The reliability of the Lockheed T-33 Shooting Star as training aircraft was so great that even the SU Navy decided to have a revised version of this aircraft which they named as 2V-1/T-1A SeaStar. US Navy used this aircraft for training their pilots for taking off from the aircraft carriers.
T-33 to F-80
The predecessor for the Lockheed T-33 Shooting Star was the Lockheed P-80 which was the first fighter jet from Lockheed Martin near the end of the World War II. The aircraft came into service but could not live long in it. By the time when the Korean War started, the US Air Force was already using more advanced jet fighters like the following.
- McDonnell F-2H Banshee
- Lockheed F-94 Starfire
- F-86 Saber
However, when the army separated from the US Air Force, the P-80 was taken by the SUAF which remained it as the F-80. USAF created a variant of the F-80 which was then sued to serve in the Korean War for purpose of reconnaissance missions. The aircraft was also used, if not often but still, as a high altitude interceptor aircraft for day time. Back in 1950, the F-80 also had the credit of dropping down a MiG-15 of Russia.
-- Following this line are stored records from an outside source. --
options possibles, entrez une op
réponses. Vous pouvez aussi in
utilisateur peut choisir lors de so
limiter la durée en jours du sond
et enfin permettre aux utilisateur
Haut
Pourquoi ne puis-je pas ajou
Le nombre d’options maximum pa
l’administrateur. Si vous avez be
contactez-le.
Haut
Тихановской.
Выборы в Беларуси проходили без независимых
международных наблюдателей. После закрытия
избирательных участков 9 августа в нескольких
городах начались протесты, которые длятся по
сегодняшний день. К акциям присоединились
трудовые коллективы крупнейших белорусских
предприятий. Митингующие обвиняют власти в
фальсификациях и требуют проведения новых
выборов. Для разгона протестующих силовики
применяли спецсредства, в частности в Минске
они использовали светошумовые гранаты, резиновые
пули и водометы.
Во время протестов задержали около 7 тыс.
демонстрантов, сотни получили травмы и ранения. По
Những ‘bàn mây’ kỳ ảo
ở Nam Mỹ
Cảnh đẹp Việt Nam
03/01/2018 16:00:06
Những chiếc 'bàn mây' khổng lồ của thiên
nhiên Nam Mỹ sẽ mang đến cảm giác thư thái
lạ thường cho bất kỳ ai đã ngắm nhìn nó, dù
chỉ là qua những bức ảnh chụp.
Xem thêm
This feat alone proved that despite being an aircraft from the previous era and the new era having advancements in aeronautical, the airframe of the F-80 was still a very rugged and formidable one.
Highly Exported for training purposes:-
Due to the reliability of the F-80’s frame and its subsonic speed, the aircraft went on to become not only a sought out training aircraft for the Jet Fighting Institutions located in the US but also abroad. Despite the F-80 being a jet fighter with antiqued style, it proved to be a capable aircraft which was capable of taking out even an aircraft like MiG-15, which was superior to it in term of technology.
The Lockheed T-33 Shooting Star is currently being held in the ITAR for the private and foreign export but a few of them have still managed to drift into the market for civilian purchase. The aircraft is highly praised by the hobbyist pilots of jet fighters and the seasoned veterans.
The very last of the T-33 Shooting Star retired fro the Bolivian Air Force after its service of nearly 44 years in July of 2017.